Your instructions: Print the passage of the page on emzed Table internals verbatim, starting at "Skip to content" and ending at "backed by SQLite.".

Page extract:
────
Skip to content

Table internals

emzed.Table is a typed, expression-based tabular data structure. Compared to a plain pandas DataFrame it offers strict column types, domain-specific numeric types, and a lazy evaluation model backed by SQLite.

Storage: SQLite, not pandas

Every Table is backed by a SQLite database, either in-memory or as a file on disk. There is no pandas or numpy array underneath. This has a few practical consequences:

  • Tables saved to disk can be re-opened without loading all data into RAM.
  • Operations that look like in-memory transformations (filtering, sorting, column projection) are actually SQL queries.
  • A Table loaded from a file keeps a live connection to that file; changes on disk are visible immediately.

The internal column names used in the database (e.g. col_1, col_2) are mapped to user-facing names via a metadata dictionary, so renaming a column does not require altering the schema.

Lazy views and consolidation

Three Table methods — filter(), sort_by(), and extract_columns() — do not copy data. Instead, they create a SQL VIEW on top of the existing table and return a new Table wrapping that view. These views are composable: applying filter() on an already-filtered Table adds another WHERE clause to the chain.

Materialising a view chain into a real table is called consolidation. These three methods consolidate automatically before returning (controlled by the @consolidate_per_default decorator), but passing keep_view=True defers this. Explicit consolidation is also available via Table.consolidate().
────
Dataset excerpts

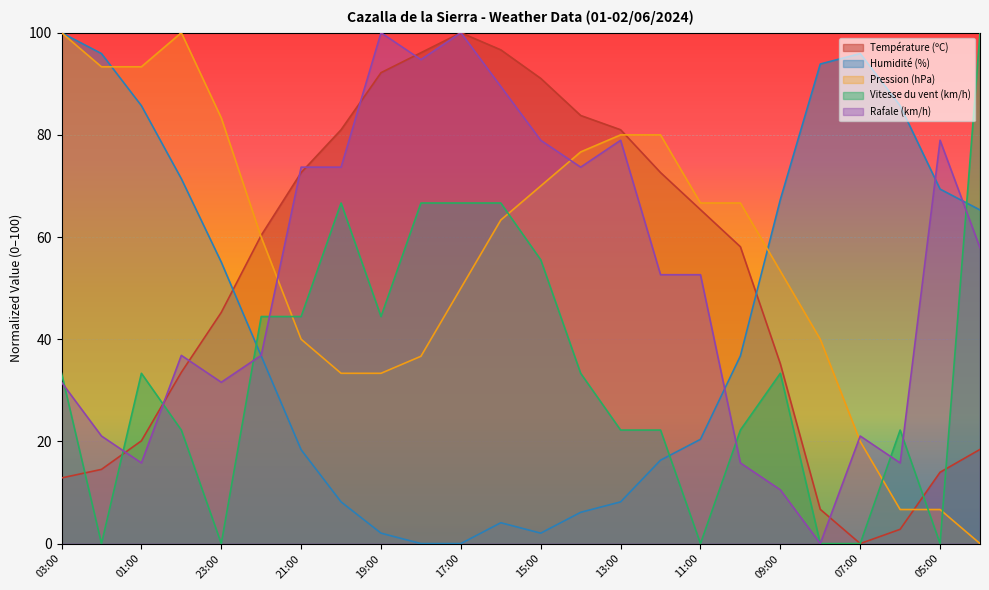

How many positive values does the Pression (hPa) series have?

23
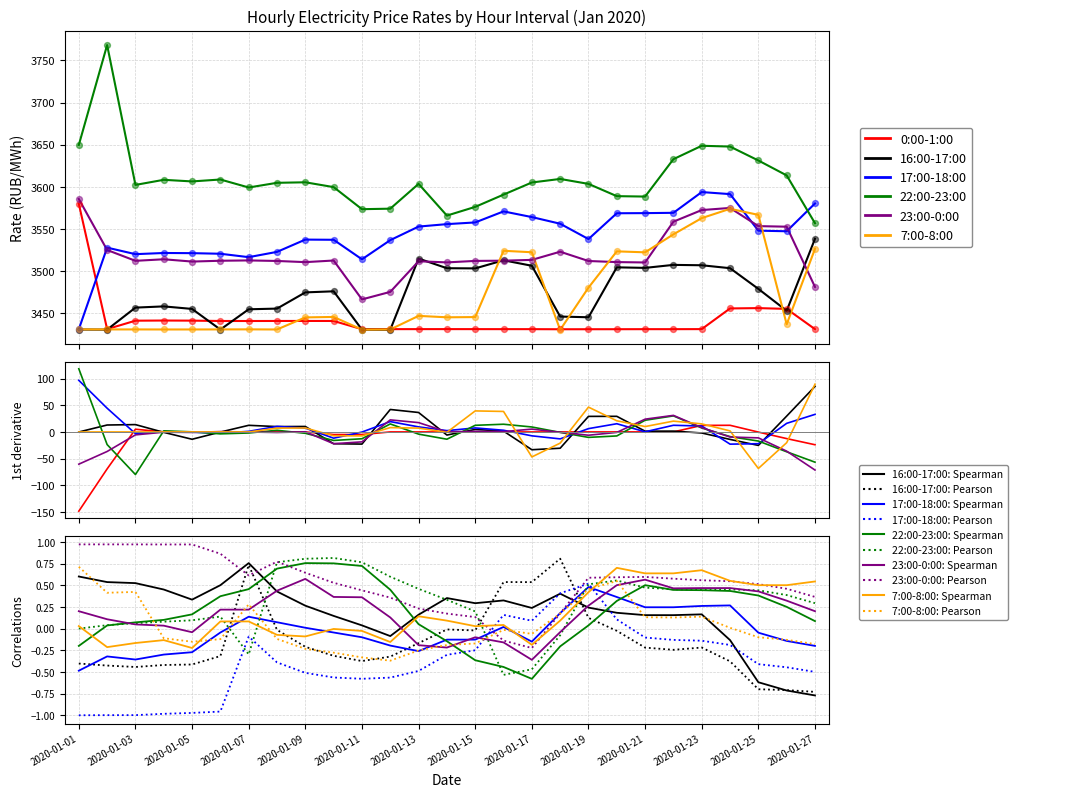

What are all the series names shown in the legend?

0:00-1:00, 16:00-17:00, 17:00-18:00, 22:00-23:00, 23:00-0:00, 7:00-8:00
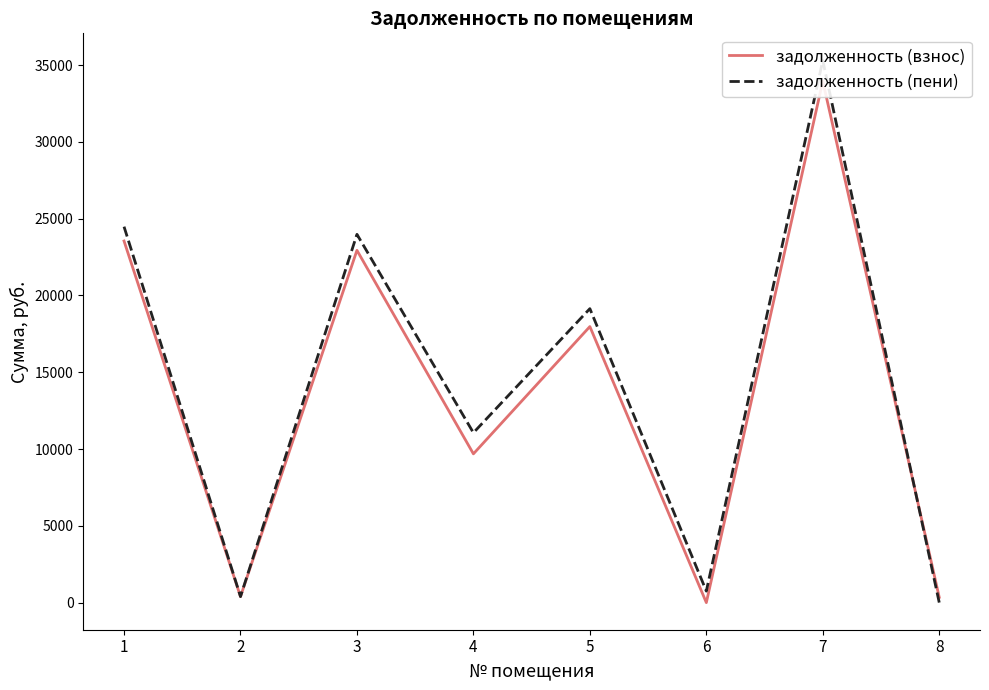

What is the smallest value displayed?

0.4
────
Exercise answer:
Skip to content

Table internals

emzed.Table is a typed, expression-based tabular data structure. Compared to a plain pandas DataFrame it offers strict column types, domain-specific numeric types, and a lazy evaluation model backed by SQLite.